◆ Kaynak metin ◆
************

Bazı insanlar diye başlıyorum. Çünkü bir kaç tane değil yığın ile. Bu insanlar hür değil. Çünkü hüviyete sahip değiller. Bu tarz insanlar ya körü körüne taklit edeceği ya da zıddı olacağı birilerine ihtiyaç duyar. Tek başına fert olamadıkları için ya başkalarının zıt tezahürü ya da bütünü ile taklididir. Zıddının ve ya modelinin dışına çıkamaz, modeli ve ya zıddının çemberini aşamazlar. Çünkü varlıklarını bu çember içinde hissederler. Çemberin dışında bir hiç, içinde ise köledirler. Çünkü mevcudiyetleri için başka birileri gerek. Bu insanlardan hiç bir zarar, tehdit beklenilmemeli. Çünkü konformizm’e oldukları kişiler ya da görünüşte zıddı lakin aslen dolaylı olarak konformizm’e oldukları kişilere teslimiyetçilik mevcuttur. Bu insanların bazılarının taklidi ve ya dolaylı taklit ettiği kişi bütün hayatı boyunca değişmezken, bazılarının taklit ve ya dolaylı taklit ettiği kişi değişir. İkisinin bir birinden farkı şudur ki; Birincisi tek bir kişinin hüviyetine teslimiyet gösterirken, ikincisi birkaç kişinin hüviyetine teslimiyet gösterir. İkisi de kötü bir hal olmak ile ikincisi daha acınacak durumdur. Zira bu tip insanlar birden fazla insanın taklitçisi ve ya dolaylı taklitçisidir. İşte bu bazı insanların geçmişi gözlemlendiği zaman bu tablonun aynısı görünür. Bu bahsettiğim durumu bir topluma, halka, millete de, addetmek mümkün olsa gerek. Velhasıl hürriyet ve hüviyet önemlidir ve elde edilmesi de zordur.

************

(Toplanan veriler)

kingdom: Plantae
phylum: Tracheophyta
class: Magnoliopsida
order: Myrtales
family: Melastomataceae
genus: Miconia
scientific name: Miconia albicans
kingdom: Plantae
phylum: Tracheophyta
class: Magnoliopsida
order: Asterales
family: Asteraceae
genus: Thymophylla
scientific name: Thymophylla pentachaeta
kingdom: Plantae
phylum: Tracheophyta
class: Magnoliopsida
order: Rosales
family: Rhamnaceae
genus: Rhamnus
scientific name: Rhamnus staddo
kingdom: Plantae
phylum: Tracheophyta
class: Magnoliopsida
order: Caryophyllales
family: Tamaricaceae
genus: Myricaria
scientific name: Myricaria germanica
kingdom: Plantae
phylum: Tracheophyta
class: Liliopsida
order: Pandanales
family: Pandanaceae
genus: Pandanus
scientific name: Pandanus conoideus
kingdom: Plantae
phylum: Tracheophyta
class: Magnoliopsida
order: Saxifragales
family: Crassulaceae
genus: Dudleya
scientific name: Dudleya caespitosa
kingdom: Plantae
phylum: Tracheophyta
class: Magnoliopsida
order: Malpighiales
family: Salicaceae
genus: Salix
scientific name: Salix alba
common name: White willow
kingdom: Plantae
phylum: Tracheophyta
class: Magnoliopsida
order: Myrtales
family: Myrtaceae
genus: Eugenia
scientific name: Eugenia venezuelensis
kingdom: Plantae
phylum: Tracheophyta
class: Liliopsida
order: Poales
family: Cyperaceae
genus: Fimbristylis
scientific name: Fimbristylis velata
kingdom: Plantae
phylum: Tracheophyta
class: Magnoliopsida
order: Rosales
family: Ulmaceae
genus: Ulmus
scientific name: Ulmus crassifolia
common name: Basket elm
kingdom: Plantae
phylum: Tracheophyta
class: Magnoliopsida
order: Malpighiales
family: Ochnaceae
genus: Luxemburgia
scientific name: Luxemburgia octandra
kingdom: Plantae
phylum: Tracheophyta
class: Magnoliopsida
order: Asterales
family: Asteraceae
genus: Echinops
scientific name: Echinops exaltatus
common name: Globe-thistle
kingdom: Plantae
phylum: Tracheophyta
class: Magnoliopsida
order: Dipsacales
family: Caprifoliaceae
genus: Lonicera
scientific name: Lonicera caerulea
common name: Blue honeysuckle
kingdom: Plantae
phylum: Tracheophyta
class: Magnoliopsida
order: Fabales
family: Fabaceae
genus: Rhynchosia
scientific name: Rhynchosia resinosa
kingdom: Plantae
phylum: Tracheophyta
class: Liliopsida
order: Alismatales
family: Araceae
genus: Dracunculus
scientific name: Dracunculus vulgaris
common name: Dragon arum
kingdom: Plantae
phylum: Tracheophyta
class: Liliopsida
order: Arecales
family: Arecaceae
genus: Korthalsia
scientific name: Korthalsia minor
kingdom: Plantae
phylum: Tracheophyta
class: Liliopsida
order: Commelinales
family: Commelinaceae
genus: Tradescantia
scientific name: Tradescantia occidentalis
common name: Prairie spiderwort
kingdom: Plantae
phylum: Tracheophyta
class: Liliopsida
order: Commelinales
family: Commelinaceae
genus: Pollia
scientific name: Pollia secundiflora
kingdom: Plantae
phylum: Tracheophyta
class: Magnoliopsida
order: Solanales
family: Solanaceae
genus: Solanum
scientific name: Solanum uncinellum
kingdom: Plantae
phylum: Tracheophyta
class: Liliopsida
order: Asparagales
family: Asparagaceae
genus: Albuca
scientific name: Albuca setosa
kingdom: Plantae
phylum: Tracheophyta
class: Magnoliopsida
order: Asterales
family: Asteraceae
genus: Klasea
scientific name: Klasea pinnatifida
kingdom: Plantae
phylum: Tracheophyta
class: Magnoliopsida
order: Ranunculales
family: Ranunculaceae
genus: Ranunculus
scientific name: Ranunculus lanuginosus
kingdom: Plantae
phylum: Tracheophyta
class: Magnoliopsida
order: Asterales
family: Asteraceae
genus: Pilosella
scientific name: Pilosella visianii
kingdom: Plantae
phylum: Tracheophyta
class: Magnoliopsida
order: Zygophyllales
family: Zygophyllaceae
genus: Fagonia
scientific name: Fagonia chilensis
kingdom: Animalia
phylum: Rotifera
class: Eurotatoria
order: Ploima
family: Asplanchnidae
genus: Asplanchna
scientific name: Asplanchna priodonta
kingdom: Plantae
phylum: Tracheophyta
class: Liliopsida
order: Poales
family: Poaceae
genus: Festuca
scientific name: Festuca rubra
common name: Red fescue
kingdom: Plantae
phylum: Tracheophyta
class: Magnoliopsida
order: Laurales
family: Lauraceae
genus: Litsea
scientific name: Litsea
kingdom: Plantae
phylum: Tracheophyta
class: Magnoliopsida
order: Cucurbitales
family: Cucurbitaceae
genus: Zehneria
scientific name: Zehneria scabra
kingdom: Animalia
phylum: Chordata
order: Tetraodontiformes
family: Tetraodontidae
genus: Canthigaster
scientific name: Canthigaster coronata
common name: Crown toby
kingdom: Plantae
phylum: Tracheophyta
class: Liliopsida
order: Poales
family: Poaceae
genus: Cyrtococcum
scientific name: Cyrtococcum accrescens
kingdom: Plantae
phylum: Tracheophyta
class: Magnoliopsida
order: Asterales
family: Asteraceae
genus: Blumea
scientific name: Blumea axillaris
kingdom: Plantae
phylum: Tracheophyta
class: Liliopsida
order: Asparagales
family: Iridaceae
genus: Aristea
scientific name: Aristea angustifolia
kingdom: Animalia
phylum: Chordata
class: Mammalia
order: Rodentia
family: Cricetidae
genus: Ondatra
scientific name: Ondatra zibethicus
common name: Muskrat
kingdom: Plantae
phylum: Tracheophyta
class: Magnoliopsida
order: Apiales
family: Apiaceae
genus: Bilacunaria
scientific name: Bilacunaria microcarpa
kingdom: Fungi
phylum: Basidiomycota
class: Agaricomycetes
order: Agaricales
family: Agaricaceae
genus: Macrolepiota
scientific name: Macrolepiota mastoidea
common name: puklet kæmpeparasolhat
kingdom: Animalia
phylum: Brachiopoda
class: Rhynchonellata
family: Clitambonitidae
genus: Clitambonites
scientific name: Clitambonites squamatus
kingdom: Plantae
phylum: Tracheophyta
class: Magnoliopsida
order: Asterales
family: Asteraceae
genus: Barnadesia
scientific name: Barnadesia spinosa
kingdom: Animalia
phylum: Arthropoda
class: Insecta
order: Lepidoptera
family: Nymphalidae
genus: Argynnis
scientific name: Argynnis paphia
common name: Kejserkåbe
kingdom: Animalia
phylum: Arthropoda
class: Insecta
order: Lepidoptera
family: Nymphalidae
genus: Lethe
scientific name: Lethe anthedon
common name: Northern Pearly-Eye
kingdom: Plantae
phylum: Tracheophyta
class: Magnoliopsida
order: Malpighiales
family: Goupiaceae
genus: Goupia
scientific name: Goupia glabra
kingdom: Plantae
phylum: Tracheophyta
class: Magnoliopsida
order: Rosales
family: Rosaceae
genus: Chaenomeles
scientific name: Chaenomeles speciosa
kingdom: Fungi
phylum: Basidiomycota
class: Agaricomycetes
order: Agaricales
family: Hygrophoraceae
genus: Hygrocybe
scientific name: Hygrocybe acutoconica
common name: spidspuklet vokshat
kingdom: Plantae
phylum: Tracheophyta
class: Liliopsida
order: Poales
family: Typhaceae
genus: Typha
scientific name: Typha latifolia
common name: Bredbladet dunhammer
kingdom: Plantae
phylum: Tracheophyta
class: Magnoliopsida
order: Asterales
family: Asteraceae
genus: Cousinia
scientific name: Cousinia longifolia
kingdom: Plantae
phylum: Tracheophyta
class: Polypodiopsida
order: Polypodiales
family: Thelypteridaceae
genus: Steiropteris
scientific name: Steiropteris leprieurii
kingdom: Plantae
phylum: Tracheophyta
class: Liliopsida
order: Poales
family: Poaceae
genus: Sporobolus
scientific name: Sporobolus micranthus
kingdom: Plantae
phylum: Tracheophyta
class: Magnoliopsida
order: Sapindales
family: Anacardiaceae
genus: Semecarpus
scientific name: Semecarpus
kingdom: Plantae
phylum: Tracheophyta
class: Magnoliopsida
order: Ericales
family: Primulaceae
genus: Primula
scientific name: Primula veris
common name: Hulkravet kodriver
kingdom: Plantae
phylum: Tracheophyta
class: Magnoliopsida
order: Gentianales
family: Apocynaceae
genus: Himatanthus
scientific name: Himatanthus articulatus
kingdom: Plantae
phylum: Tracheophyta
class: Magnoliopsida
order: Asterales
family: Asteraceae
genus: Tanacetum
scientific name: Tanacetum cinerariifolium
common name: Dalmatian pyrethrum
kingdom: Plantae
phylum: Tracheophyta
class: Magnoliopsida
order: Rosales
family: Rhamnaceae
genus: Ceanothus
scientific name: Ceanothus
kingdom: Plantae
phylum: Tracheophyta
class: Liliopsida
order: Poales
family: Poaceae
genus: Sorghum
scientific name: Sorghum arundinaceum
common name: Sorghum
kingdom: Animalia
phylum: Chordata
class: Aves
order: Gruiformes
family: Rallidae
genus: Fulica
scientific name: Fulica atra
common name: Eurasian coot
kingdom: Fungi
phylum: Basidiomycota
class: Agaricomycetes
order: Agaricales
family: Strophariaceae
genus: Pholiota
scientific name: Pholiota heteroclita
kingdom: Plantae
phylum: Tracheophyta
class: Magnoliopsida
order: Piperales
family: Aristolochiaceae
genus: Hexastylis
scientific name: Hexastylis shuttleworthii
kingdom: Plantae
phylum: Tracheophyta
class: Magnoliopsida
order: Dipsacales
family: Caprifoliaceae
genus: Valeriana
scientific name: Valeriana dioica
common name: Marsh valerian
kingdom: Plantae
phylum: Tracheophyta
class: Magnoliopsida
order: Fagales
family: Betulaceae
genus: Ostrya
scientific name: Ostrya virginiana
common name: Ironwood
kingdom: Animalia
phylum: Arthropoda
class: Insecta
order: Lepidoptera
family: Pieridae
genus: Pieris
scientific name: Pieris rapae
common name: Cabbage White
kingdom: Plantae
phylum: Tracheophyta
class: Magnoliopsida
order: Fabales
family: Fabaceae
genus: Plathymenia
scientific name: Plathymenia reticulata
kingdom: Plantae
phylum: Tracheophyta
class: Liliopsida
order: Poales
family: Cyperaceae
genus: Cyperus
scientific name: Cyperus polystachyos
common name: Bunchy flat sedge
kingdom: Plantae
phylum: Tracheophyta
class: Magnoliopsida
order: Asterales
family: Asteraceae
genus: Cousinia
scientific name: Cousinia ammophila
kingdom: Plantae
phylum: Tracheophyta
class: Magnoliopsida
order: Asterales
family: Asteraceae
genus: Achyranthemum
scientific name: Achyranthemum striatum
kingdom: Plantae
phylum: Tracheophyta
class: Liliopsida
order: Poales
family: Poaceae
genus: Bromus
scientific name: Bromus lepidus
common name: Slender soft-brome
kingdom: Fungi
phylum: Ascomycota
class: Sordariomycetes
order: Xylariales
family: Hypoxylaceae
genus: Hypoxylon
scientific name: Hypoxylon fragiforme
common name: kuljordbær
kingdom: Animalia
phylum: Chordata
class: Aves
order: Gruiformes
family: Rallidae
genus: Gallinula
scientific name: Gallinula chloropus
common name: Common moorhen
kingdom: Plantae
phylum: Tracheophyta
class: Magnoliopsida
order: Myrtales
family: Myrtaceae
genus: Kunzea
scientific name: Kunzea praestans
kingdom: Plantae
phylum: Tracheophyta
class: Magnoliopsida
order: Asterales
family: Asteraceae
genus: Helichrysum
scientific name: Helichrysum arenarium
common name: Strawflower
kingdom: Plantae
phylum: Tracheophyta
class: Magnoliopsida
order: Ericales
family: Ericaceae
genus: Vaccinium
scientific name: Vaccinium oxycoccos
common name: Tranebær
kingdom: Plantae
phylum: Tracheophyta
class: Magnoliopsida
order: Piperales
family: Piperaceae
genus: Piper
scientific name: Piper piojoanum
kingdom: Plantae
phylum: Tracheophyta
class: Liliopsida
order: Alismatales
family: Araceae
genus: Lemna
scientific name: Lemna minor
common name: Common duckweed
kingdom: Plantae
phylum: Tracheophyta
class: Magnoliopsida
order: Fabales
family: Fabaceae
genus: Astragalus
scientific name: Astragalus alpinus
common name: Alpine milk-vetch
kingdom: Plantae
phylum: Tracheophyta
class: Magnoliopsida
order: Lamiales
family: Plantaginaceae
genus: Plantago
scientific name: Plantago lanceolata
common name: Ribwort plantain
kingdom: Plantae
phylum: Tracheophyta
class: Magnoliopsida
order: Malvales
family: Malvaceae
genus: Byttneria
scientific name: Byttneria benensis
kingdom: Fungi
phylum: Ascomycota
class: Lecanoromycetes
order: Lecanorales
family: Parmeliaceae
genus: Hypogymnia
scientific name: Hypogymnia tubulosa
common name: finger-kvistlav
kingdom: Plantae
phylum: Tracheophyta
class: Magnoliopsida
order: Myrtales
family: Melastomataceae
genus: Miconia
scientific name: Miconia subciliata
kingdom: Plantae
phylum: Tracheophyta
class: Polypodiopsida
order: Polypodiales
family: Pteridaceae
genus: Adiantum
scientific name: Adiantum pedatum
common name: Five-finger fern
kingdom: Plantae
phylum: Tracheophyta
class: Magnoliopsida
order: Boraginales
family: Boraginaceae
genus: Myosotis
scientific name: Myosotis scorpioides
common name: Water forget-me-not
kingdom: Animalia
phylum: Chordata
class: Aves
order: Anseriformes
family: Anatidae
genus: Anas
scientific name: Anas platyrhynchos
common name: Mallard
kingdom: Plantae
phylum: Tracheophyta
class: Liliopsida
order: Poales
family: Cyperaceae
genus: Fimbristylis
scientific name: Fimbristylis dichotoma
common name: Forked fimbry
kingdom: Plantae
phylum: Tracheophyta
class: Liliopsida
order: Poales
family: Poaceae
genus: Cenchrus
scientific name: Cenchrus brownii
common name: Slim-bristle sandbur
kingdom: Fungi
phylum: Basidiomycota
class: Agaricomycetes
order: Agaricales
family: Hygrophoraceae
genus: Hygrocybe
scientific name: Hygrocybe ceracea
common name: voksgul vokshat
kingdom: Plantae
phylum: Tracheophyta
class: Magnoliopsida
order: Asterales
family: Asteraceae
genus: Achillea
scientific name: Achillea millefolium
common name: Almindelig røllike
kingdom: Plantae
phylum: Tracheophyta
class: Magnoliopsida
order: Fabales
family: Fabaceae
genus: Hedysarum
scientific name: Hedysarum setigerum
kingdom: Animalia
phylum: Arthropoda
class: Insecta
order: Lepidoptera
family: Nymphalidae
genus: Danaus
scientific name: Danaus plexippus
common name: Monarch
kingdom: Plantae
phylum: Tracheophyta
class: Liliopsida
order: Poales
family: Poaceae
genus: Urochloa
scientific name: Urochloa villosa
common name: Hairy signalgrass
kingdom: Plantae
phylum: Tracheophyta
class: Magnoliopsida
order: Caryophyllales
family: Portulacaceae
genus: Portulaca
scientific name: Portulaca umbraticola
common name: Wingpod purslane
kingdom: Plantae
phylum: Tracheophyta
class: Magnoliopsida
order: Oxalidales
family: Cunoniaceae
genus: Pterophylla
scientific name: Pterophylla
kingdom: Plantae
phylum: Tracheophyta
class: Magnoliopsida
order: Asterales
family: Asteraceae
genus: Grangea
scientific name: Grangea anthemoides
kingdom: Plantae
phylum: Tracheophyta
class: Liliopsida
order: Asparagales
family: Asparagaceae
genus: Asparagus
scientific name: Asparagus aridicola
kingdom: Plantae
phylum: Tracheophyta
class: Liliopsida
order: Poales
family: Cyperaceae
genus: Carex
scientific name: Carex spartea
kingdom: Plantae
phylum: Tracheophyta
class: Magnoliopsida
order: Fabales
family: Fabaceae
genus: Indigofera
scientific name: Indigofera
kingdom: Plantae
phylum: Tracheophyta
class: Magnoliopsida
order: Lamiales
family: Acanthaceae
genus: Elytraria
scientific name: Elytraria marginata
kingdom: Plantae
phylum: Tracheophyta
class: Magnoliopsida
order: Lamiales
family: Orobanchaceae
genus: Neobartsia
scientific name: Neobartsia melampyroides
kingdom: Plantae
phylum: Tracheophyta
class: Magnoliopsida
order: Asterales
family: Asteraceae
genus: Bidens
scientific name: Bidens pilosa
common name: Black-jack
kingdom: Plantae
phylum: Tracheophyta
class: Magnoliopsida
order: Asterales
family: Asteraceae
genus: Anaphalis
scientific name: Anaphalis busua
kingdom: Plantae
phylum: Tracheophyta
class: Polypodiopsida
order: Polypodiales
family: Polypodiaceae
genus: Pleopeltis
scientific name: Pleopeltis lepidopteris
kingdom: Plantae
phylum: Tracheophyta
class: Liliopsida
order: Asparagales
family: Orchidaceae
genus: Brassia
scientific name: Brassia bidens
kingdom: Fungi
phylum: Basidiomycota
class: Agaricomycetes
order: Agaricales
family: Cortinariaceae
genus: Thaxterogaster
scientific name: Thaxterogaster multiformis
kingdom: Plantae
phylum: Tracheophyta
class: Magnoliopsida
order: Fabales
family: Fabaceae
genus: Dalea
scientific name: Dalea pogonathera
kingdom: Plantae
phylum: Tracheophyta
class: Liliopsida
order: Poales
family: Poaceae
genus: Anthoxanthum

************

◆ Talimatınız ◆
Kaynak metinde, taklit ettiği kişi zamanla değişen insanların durumu neden daha acınacak bulunuyor? Bir ila üç cümleyle açıklayın.

◆ Yazılı çözüm ◆
Bu insanlar birden fazla insanın taklitçisi ya da dolaylı taklitçisidir. Tek bir kişinin değil, birkaç kişinin hüviyetine teslimiyet gösterirler.